● **Aim of the task**
Reproduce the listing below verbatim, starting at its first line and ending at the line that contains "left ankle: (283, 548, 8)", with both of those lines included.
__________________________________________________
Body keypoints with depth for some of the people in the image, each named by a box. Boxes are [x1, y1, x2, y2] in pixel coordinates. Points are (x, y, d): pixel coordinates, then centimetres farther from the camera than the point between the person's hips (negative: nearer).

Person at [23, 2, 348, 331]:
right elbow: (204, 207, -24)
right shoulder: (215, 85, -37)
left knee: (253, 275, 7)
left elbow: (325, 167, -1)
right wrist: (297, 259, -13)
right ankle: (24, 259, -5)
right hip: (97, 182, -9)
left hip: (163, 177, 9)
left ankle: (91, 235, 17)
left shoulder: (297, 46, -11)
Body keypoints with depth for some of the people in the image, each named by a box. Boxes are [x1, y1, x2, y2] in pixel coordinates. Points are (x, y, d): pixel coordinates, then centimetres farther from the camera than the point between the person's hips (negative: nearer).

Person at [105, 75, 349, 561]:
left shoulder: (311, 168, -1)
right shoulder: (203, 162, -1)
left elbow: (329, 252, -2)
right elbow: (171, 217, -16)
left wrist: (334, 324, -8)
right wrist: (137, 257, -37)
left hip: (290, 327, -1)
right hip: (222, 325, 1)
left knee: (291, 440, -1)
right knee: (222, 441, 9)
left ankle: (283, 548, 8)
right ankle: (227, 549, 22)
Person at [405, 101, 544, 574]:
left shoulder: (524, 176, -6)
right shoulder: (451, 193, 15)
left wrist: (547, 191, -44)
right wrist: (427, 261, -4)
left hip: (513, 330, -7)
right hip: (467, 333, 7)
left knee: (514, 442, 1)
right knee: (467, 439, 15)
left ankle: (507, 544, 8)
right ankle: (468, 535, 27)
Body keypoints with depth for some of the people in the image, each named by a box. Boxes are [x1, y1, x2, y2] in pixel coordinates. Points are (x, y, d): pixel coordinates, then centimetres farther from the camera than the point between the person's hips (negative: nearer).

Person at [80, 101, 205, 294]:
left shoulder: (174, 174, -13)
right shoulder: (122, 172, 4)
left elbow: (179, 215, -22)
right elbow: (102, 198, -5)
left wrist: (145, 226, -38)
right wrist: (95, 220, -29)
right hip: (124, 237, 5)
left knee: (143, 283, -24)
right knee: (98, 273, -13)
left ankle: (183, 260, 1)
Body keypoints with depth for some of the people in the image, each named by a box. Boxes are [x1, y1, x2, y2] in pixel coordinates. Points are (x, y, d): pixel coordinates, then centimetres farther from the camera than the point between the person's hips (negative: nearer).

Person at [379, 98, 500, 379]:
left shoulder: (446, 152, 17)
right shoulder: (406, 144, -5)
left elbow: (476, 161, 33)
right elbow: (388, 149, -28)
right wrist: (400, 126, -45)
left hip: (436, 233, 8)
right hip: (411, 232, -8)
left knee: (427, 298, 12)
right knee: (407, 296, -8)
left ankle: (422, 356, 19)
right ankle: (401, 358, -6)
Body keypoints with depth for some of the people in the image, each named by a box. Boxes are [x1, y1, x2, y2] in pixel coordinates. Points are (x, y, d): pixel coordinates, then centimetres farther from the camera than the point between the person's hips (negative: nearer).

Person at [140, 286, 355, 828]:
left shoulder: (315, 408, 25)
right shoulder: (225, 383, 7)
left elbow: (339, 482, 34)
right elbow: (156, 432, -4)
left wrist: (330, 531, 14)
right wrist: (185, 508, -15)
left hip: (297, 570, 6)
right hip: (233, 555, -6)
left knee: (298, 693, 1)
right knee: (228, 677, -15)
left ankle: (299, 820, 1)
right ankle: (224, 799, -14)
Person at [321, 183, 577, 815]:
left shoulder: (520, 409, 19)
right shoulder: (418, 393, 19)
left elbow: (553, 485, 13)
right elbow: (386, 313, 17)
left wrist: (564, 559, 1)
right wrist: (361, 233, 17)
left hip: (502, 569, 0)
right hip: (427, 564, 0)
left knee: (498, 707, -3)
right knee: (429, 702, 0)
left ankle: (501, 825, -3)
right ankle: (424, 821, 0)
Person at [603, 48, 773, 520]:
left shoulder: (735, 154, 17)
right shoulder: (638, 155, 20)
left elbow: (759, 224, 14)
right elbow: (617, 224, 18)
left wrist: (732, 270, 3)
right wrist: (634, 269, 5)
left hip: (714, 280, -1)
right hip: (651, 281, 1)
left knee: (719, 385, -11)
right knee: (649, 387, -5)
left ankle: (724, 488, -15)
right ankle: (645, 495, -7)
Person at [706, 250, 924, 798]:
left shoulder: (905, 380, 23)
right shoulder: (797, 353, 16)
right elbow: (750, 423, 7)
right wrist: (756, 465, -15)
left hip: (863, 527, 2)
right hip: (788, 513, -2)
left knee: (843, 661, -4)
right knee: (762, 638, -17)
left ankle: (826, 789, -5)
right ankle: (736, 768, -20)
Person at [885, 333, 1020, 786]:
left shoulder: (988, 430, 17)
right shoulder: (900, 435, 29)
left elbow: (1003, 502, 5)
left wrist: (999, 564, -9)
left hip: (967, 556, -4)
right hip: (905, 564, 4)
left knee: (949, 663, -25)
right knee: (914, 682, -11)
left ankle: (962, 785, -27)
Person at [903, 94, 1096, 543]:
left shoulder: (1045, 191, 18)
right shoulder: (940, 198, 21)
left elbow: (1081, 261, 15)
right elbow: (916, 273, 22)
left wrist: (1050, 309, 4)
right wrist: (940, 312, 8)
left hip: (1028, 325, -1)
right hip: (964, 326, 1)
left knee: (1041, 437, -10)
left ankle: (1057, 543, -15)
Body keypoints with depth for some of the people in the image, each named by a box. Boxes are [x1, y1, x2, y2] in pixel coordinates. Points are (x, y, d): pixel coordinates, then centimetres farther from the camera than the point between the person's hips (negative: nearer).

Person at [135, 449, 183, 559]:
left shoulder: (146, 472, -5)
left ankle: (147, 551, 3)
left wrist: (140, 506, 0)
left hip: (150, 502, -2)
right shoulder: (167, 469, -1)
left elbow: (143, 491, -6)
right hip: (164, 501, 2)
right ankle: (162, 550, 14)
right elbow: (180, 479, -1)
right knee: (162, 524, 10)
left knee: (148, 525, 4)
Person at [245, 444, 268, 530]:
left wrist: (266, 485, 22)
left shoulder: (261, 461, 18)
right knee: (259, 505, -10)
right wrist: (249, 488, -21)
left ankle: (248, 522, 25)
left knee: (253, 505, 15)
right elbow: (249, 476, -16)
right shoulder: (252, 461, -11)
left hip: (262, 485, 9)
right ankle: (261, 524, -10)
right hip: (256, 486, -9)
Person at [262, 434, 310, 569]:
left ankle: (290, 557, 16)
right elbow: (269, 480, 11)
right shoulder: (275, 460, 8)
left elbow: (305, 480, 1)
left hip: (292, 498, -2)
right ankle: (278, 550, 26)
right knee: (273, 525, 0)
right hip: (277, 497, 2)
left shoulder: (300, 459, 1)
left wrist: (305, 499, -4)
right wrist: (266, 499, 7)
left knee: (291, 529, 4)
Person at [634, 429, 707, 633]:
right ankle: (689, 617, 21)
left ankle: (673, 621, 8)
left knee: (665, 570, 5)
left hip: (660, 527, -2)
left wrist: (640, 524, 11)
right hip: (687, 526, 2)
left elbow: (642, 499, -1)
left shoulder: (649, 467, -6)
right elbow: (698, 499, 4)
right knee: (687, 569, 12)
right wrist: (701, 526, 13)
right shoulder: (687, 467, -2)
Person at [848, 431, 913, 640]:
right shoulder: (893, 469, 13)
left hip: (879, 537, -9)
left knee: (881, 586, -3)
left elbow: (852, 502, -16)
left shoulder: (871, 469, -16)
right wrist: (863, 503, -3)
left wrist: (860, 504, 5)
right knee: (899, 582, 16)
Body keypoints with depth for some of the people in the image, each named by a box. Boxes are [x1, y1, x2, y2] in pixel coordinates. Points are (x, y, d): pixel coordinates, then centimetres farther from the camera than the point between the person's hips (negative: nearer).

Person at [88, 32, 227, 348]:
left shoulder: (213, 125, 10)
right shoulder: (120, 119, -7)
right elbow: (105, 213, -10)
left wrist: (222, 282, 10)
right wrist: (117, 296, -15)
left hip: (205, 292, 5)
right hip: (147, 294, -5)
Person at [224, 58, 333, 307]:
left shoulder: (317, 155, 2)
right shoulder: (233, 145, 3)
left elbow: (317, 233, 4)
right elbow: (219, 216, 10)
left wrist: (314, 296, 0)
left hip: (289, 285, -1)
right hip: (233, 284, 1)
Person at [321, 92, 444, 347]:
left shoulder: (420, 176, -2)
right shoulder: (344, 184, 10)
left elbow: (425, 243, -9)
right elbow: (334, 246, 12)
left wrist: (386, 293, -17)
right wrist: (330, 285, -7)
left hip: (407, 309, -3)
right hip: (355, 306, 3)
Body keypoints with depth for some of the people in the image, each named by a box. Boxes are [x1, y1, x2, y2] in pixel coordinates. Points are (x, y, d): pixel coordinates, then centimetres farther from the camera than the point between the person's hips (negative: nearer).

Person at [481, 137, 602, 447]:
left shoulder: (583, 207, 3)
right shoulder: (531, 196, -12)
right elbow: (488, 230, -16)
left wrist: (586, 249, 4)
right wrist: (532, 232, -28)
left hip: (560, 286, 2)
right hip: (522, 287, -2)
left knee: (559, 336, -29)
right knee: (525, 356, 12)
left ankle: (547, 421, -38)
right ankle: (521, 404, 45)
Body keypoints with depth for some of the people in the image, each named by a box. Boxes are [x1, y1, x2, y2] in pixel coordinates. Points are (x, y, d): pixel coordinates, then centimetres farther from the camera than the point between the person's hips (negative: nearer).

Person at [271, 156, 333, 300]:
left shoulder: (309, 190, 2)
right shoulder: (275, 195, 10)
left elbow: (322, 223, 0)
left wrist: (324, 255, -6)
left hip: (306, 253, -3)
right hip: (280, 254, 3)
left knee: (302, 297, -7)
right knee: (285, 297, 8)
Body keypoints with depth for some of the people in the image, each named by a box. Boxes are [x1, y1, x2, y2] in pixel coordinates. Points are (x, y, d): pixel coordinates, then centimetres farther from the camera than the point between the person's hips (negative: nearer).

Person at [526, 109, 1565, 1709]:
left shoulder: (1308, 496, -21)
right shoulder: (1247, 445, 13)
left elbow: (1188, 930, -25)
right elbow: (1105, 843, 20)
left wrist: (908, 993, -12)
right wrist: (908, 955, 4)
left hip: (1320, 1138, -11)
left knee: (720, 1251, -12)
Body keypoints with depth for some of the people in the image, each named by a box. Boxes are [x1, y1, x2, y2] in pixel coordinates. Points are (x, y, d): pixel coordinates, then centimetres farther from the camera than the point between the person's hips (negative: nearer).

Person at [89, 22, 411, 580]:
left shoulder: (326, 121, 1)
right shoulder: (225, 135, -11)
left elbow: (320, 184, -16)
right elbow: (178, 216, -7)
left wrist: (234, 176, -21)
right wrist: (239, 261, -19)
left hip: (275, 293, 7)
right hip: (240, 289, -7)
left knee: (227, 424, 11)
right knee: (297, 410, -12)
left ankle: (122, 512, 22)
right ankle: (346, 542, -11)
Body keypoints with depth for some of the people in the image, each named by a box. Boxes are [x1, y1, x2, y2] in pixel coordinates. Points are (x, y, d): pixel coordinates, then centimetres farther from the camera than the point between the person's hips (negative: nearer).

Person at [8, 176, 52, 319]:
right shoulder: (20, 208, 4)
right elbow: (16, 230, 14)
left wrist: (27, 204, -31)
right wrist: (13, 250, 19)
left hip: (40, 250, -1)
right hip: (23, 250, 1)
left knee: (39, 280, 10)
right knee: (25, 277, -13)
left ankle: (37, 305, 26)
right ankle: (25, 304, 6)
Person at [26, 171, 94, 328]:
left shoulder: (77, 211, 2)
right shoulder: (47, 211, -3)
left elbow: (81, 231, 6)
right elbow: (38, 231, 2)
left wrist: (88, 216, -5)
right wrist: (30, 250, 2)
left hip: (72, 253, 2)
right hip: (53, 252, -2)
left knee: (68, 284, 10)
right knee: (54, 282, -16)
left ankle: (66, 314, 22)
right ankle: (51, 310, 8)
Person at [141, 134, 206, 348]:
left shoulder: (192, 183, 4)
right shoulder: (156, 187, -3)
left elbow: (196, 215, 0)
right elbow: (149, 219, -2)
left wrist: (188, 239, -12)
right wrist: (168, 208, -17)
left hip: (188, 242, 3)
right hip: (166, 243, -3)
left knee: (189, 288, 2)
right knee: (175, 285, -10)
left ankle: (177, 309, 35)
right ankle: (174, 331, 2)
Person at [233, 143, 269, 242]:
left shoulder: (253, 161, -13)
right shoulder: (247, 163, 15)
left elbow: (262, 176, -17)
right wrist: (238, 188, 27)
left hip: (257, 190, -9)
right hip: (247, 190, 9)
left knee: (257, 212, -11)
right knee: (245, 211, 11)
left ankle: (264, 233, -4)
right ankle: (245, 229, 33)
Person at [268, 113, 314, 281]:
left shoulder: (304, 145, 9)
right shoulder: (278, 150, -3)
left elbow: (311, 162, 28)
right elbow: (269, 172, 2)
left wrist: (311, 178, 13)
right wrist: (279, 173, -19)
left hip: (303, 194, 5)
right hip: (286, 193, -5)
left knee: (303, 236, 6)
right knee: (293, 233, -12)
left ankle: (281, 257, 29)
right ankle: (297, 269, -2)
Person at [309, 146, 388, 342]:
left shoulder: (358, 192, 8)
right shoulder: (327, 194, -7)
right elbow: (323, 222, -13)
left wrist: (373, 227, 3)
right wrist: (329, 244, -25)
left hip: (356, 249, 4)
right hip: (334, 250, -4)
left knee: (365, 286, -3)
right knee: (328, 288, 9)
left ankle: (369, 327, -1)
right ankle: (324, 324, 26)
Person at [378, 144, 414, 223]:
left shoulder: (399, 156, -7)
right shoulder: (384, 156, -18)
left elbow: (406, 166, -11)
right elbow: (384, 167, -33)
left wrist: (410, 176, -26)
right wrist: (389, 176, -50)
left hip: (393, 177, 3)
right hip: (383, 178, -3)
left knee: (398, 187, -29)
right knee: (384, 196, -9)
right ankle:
__________________________________________________
● **Task response**
Body keypoints with depth for some of the people in the image, each named by a box. Boxes are [x1, y1, x2, y2] in pixel coordinates. Points are (x, y, d): pixel coordinates, then centimetres farther from the camera than the point between the person's hips (negative: nearer).

Person at [23, 2, 348, 331]:
right elbow: (204, 207, -24)
right shoulder: (215, 85, -37)
left knee: (253, 275, 7)
left elbow: (325, 167, -1)
right wrist: (297, 259, -13)
right ankle: (24, 259, -5)
right hip: (97, 182, -9)
left hip: (163, 177, 9)
left ankle: (91, 235, 17)
left shoulder: (297, 46, -11)
Body keypoints with depth for some of the people in the image, each named by a box. Boxes are [x1, y1, x2, y2] in pixel coordinates. Points are (x, y, d): pixel coordinates, then centimetres farther from the camera than the point between the person's hips (negative: nearer).

Person at [105, 75, 349, 561]:
left shoulder: (311, 168, -1)
right shoulder: (203, 162, -1)
left elbow: (329, 252, -2)
right elbow: (171, 217, -16)
left wrist: (334, 324, -8)
right wrist: (137, 257, -37)
left hip: (290, 327, -1)
right hip: (222, 325, 1)
left knee: (291, 440, -1)
right knee: (222, 441, 9)
left ankle: (283, 548, 8)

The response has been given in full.